**Work required**
Return the records as they stand. No picture is to be included.

**Supplied data**
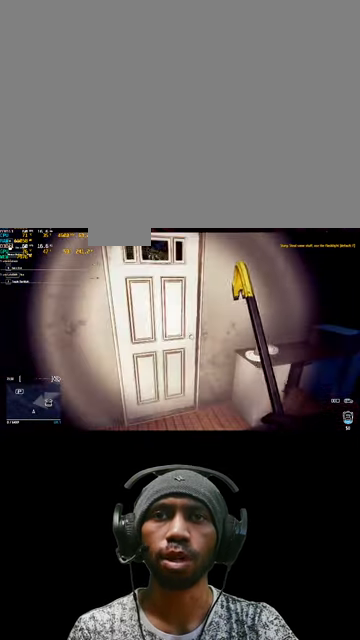
{"keys": [], "mouse": [], "events": []}
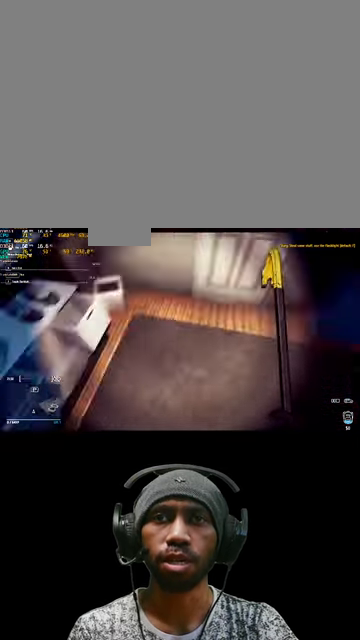
{"keys": [], "mouse": [], "events": [[33, "w", "down"], [267, "w", "up"]]}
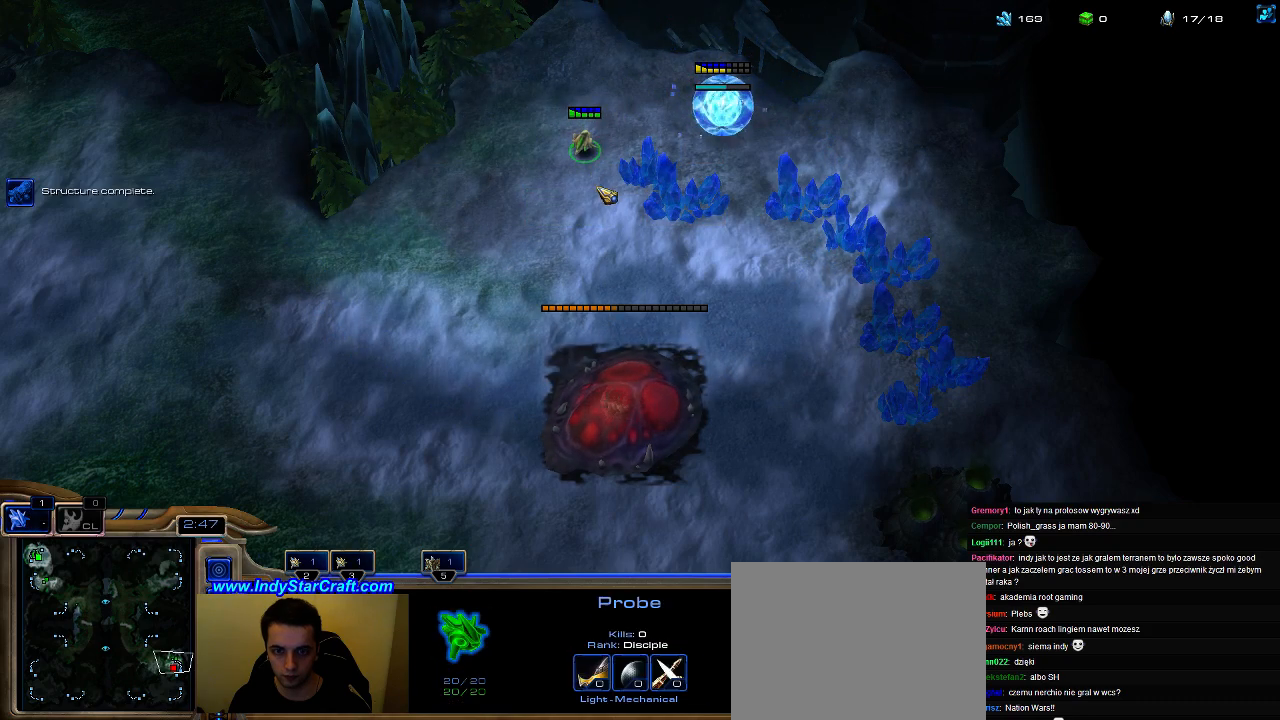
Gameplay with keyboard; each line is a JSON object with the keys held at the frame after it. "events" lists presses ("down") and releases ("up") of ".", "0", "1", "2", "3", "4", "5", "6", "7", "8", "9", "a", "alt_l", "alt_r", "b", "c", "caps_lock", "comma", "ctrl", "d", "e", "escape", "f", "f1", "f2", "f3", "f4", "f5", "f6", "f7", "f8", "g", "h", "i", "j", "k", "l", "m", "n", "o", "q", "r", "s", "shift", "space", "super", "t", "tab", "tilde", "u", "v", "w", "x", "y" and "z" between this image and that frame as [ms after this image, input, new state], when the widget could be followed in between. No other keys are recorded. Mouse input is not recorded.
{"keys": [], "events": []}
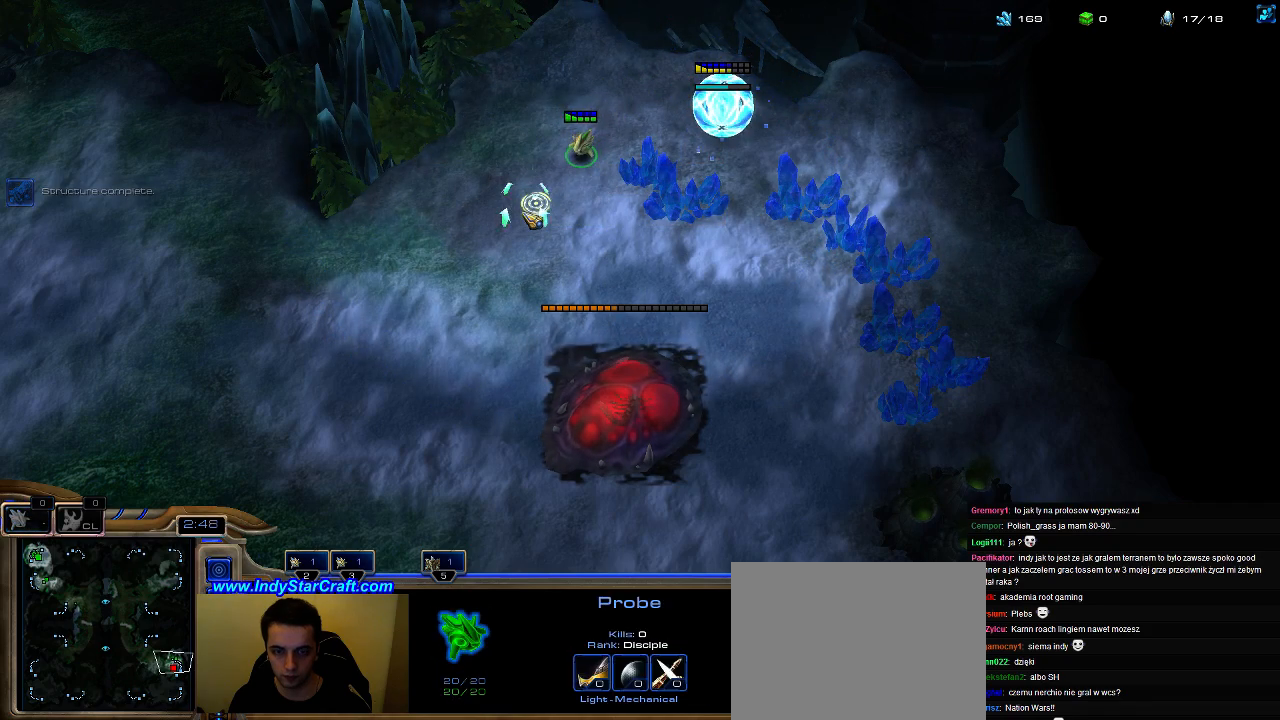
{"keys": [], "events": []}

**Written response**
{"keys": [], "mouse": [], "events": []}
{"keys": [], "mouse": [], "events": [[33, "w", "down"], [267, "w", "up"]]}
Gameplay with keyboard; each line is a JSON object with the keys held at the frame after it. "events" lists presses ("down") and releases ("up") of ".", "0", "1", "2", "3", "4", "5", "6", "7", "8", "9", "a", "alt_l", "alt_r", "b", "c", "caps_lock", "comma", "ctrl", "d", "e", "escape", "f", "f1", "f2", "f3", "f4", "f5", "f6", "f7", "f8", "g", "h", "i", "j", "k", "l", "m", "n", "o", "q", "r", "s", "shift", "space", "super", "t", "tab", "tilde", "u", "v", "w", "x", "y" and "z" between this image and that frame as [ms after this image, input, new state], when the widget could be followed in between. No other keys are recorded. Mouse input is not recorded.
{"keys": [], "events": []}
{"keys": [], "events": []}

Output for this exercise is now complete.